University of Arizona Medical Center, Tucson, AZ

Purpose: Duplex surveillance of infrainguinal vein grafts is a widely-accepted and clinically useful practice. Vein graft occlusions are most often preceded by focal stenoses which can be identified and monitored for progression by duplex surveillance. Established peak systolic velocity (PSV) and velocity ratio (Vr) threshold criteria for vein graft stenoses at high-risk of occlusion have been developed to guide treatment.
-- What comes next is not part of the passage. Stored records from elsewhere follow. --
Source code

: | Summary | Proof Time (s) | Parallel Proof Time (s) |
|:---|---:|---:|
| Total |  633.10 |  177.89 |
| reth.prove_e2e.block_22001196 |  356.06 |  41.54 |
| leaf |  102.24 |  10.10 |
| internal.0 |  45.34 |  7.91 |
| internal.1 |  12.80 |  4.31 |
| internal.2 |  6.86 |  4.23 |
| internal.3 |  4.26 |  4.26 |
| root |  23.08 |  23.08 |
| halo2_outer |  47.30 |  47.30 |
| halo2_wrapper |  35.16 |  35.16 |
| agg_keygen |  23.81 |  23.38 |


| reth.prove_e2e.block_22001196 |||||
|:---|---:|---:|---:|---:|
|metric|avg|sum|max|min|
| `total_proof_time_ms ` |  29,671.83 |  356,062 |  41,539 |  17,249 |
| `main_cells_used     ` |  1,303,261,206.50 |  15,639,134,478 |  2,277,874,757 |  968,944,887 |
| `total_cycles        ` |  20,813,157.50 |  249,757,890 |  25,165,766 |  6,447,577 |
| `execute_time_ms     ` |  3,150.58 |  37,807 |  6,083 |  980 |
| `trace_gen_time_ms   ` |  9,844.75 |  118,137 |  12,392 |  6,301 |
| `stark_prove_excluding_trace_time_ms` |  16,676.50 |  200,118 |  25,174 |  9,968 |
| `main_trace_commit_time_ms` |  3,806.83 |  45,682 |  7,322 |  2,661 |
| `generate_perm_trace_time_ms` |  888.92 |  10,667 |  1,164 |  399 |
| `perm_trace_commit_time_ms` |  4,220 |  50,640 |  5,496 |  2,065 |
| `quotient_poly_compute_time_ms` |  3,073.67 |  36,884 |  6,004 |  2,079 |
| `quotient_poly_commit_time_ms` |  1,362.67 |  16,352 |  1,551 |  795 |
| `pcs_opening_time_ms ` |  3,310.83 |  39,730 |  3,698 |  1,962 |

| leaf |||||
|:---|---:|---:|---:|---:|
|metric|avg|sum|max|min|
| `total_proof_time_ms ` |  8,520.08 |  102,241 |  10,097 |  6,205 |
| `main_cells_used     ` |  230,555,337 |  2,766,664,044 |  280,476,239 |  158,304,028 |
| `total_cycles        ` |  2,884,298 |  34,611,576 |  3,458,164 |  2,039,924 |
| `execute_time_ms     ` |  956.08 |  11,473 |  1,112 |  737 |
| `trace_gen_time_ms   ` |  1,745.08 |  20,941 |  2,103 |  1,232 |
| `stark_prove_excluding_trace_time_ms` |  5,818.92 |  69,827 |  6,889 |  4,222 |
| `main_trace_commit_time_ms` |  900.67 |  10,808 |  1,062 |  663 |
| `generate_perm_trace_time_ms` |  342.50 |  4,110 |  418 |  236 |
Percutaneous techniques to treat infrainguinal occlusive disease are also plagued by restenosis, at nearly double the rate for infrainguinal vein grafts. The clinical utility of duplex surveillance following infrainguinal endoluminal therapy (ELT), however, is unclear and criteria for reintervention have not been established. The purpose of this study is to evaluate the clinical utility of routine duplex surveillance following infrainguinal ELT.
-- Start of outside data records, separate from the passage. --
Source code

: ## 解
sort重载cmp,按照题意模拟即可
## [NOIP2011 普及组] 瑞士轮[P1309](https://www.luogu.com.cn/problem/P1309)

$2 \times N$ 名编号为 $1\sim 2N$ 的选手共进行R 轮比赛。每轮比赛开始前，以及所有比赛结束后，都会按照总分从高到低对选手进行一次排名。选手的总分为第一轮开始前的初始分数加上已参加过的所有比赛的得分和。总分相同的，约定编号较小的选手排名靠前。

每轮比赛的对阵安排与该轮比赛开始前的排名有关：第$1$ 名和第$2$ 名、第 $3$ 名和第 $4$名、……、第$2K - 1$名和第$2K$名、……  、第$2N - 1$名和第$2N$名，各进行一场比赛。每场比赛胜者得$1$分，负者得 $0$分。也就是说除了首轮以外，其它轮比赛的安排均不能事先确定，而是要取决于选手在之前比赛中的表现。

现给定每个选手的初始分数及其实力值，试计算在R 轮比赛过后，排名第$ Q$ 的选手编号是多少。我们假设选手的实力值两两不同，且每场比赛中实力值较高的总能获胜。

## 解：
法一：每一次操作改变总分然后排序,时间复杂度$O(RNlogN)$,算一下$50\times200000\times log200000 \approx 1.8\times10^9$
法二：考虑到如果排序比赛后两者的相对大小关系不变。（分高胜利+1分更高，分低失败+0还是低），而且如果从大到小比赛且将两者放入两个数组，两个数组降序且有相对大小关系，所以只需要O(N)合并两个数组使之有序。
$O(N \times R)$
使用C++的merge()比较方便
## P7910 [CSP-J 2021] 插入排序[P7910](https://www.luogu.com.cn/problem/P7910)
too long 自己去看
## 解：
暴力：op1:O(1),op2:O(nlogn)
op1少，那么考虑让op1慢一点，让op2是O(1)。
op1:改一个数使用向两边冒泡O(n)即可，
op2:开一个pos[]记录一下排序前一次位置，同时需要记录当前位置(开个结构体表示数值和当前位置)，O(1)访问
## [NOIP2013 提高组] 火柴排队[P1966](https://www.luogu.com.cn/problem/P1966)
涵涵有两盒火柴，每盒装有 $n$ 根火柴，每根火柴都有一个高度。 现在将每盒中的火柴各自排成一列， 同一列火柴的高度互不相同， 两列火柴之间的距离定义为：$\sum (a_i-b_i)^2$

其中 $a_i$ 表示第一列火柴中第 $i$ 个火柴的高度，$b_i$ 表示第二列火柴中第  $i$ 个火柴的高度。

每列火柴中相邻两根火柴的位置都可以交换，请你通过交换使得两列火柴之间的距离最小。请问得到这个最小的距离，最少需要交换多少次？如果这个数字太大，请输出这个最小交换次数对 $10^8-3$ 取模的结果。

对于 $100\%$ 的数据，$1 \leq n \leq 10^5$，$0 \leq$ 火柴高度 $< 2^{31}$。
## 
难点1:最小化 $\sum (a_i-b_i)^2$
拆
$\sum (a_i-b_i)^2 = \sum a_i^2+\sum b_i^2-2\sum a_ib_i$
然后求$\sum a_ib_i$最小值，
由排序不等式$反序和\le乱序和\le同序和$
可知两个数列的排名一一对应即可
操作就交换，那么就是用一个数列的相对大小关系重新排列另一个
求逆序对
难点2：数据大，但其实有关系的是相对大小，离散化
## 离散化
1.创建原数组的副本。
Methods: Ninety consecutive patients undergoing primary infrainguinal ELT underwent duplex surveillance using a traditional vein graft surveillance algorithm. The surveillance protocol included ABI and/or toe pressure determination and femoro-popliteal duplex interrogations with determination of PSV and Vr; the tibial arteries were imaged in patients who underwent tibial artery interventions. Fifty-six (62%) patients underwent intervention for critical limb ischemia (CLI) and 34 (38%) for disabling claudication. TASC classifications were: A 19 (21%), B 30 (33%), C 20 (22%), and D 21 (23%). The distribution of interventions was as follows: 49% PTA alone, 31% PTA and stent, and 20% atherectomy.
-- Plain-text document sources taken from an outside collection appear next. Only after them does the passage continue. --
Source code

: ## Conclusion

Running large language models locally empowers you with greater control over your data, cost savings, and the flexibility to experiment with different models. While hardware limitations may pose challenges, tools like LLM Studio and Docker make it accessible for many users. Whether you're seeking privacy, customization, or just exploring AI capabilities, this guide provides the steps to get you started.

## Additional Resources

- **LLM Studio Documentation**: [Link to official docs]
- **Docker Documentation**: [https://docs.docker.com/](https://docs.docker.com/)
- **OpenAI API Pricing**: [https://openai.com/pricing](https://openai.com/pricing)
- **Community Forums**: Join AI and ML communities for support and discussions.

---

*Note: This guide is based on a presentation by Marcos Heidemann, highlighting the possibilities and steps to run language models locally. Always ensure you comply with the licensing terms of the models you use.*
Results: Two-year primary patency rates were 77% (TASC A & B) versus 53% (TASC C & D), p=0.014. Assisted primary patency rates at two years were 85% for TASC A & B versus 63% for TASC C &D (p=0.098). The limb salvage rate for all CLI patients was 83% at two years. Reintervention was required in 21 patients (23%), percutaneous in 13 (14%) and open bypass in 8 patients (9%). Of these patients, 8 patients required reintervention within 30 days because the initial revascularization was insufficient to heal large foot or heel wounds. Among the 21 patients that required reintervention, duplex findings were not predictive of the need for reintervention. All 21 patients who required reintervention were symptomatic (recurrent claudication, ischemic rest pain, or poor wound healing), and 71% of these patients presented with restenosis rather than occlusion of the treated segment.
Conclusions: The vast majority of patients who require re-intervention following ELT for infrainguinal occlusive disease present with restenosis and recurrent symptoms, rather than occlusion of the treated segment. ABI's and toe pressures were useful to assess the hemodynamic response following ELT, however duplex surveillance did not reliably predict which patients were likely to develop symptomatic restenosis. Unless more accurate predictors of clinically significant restenosis following infrainguinal PTA can be developed, we cannot recommend the routine use of duplex surveillance following infrainguinal ELT.